The prevalence of smoking among Dutch women is one of the highest in the European Union, with lung cancer and chronic obstructive pulmonary disease frequently the cause of death.
Statistics from Altmetric.com
In 2000 the World Health Organization conducted research into the health of women in 191 of its member states. The Netherlands ranked 17th, well behind most other European countries.1 The Dutch Institute for Healthcare and Environment reported on the causes of death that occur more frequently among women in the Netherlands than in other European Union (EU) countries. Among these were lung cancer and chronic obstructive pulmonary disease. Smoking prevalence in Dutch women is among the highest in the EU, with this being the main cause of the stagnating life expectancy.2 Between 1950 and 1999—nearly 50 years—23 000 women died of lung cancer. Between 2000 and 2015—just 15 years—it is estimated that 67 500 women will die from lung cancer, nearly three times as many in nearly one third of the time.3
The theme of the European week against cancer (October 2001) was “Women and Tobacco”. For the Dutch Cancer Society this provided an excellent opportunity to generate attention on the dramatic rise in lung cancer among women. Together with its daughter organisation DEFACTO for a smokefree future, the Cancer Society set up a campaign titled “Planning to become a mom? Stop smoking!”
In the age group 25–35 years smoking prevalence among women is approximately 32%.4 The ill effects of smoking will, for most smokers, not have become apparent yet. Knowledge of health risks is apparently not sufficient to provide an adequate motive to quit for many. This makes it a challenge to determine what kind of messages women are prepared to listen to and to act on.
SMOKING AND PREGNANCY
Dutch research shows that 30% of pregnant women quit when they find out they are pregnant.5 However, about one in four smokers continue to smoke throughout their pregnancy. And two thirds of expectant mothers who quit take up smoking again within two months after the birth.6 Most women do not know that smoking influences fertility and that it takes smokers 30% longer to get pregnant than non-smokers. Also, the increased risk of clubfoot7 is not known to most smokers. Neither are they aware of the fact that miscarriages and prematurity can be caused. Women do know that smoking causes lower birth weight, but in general this is not regarded as altogether unfavourable: for many, a small baby means an easy delivery. It is not known that low birth weight is connected with a higher risk of illness in the early years. And finally, it is not commonly known that sudden infant death syndrome may be the result of smoking in the infant's presence.8
Research also shows that women are more susceptible to health messages if they concern their children, provided these messages are not delivered in such a way that the mothers are made to feel guilty.9 The message is best delivered and most credible if delivered by the general practitioner (GP) or obstetrician. However, obstetricians often believe that they are intruding on the privacy of patients if they bring up the subject. And even if the condition of the patient warrants advice to quit, obstetricians are often hesitant to offer such advice. If asked by their patients whether or not they should stop smoking during pregnancy, obstetricians in some cases still tell expectant mothers that a few cigarettes a day won't hurt. The Ministry of Health in the Netherlands has provided a large subsidy to DEFACTO for a smokefree future to set up an intervention strategy for obstetricians, together with a training programme to increase their awareness of the necessity of the intervention.

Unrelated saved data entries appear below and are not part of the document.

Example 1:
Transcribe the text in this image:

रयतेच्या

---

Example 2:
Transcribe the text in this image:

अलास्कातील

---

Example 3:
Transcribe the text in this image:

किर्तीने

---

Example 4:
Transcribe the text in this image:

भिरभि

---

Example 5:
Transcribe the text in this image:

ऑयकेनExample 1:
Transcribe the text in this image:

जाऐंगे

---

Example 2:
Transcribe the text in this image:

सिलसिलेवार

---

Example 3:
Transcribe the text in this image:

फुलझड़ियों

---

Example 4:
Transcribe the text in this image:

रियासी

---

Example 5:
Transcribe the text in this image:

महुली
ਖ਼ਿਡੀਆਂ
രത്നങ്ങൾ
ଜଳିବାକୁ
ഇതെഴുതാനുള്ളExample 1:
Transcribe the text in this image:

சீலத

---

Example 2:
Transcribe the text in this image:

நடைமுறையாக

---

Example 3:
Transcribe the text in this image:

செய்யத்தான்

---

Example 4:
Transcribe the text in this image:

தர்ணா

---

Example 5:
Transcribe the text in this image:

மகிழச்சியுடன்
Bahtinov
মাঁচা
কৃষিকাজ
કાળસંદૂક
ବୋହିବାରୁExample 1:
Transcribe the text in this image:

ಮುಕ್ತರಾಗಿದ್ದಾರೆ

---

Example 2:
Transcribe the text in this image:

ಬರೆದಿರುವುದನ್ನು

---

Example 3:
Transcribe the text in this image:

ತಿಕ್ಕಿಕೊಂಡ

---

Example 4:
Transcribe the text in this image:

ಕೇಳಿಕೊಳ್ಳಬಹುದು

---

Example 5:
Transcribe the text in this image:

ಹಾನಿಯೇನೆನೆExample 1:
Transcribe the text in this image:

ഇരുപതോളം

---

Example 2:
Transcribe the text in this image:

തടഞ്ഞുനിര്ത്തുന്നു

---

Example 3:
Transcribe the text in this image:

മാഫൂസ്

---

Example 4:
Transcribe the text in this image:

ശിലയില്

The image of the campaign the Cancer Society instigated was a poster with the heading “CHILDREN?” and the subtitle “Planning to become a mom? Are you a mother already? Quit smoking”, and showing a crib with a stubbed out cigarette inside (fig 1). During the pre-testing of the campaign women indicated that they were shocked by this image, but that it also made them want to know more about the subject. They also said that considering the subject and the importance for their children, any message ought to be shocking so that women would take notice.
The campaign consisted of posters that were made for the waiting rooms of GPs, pharmacies, and infant health offices. Freecards were distributed through the hospitality industry and radio spots were aired on networks popular with women in the target age group. Several television programmes discussed the subject of smoking and pregnancy.

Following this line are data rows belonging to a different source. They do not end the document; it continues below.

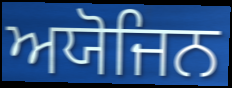
ਅਯੋਜਿਨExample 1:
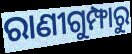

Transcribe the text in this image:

ରାଣୀଗୁମ୍ଫାରୁ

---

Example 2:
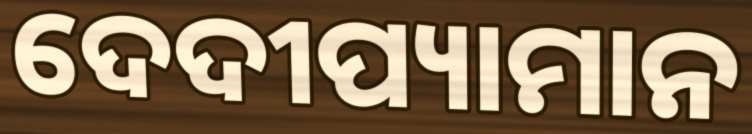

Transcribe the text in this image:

ଦେଦୀପ୍ୟାମାନ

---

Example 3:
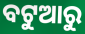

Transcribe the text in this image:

ବଟୁଆରୁ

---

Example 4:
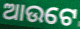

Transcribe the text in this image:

ଆଉଟେ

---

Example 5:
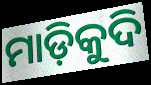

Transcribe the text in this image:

ମାଡ଼ିକୁଦି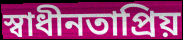
স্বাধীনতাপ্রিয়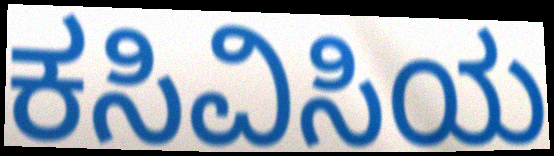
ಕಸಿವಿಸಿಯ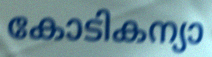
കോടികന്യാ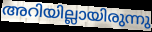
അറിയില്ലായിരുന്നുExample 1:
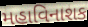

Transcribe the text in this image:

મહાવિનાશક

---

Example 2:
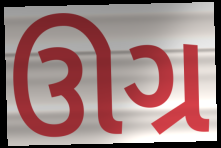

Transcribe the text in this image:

ઊગ્ર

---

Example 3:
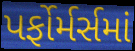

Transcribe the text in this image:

પર્ફોર્મર્સમાં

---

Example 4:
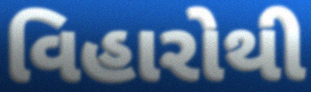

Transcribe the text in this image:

વિહારોથી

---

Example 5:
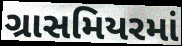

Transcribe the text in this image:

ગ્રાસમિયરમાંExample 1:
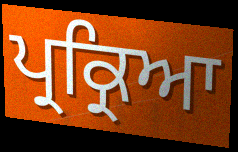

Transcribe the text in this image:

ਪ੍ਰਕ੍ਰਿਆ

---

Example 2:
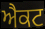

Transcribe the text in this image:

ਐਕਟ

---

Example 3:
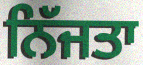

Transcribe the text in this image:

ਨਿੱਜਤਾ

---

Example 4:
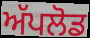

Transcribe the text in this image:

ਅੱਪਲੋਡ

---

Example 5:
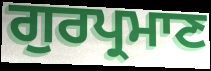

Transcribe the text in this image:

ਗੁਰਪ੍ਰਮਾਣ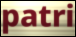
patriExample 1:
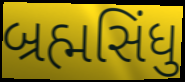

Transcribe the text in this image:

બ્રહ્મસિંધુ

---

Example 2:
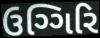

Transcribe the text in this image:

ઉગ્ગિરિ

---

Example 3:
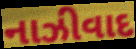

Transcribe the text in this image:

નાઝીવાદ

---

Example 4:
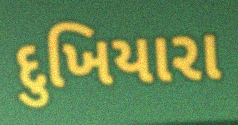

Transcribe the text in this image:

દુખિયારા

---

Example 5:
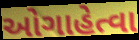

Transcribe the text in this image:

ઓગાહેત્વાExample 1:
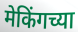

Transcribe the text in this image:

मेकिंगच्या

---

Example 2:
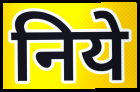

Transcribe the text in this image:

निये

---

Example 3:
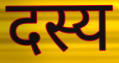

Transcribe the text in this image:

दस्य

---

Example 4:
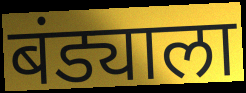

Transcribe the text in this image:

In order to get media attention the campaign had a rather spectacular start. Body painters were asked to let themselves be inspired by the subject and make paintings on huge pregnant bellies (see cover). Seven pregnant women were turned into live artworks which received widespread media coverage.
In the Netherlands, women who intend to become pregnant take two actions: they stop using contraceptives and start taking folic acid. The Dutch Cancer Society and DEFACTO for a smokefree future set as their objective a third goal for women: to quit smoking.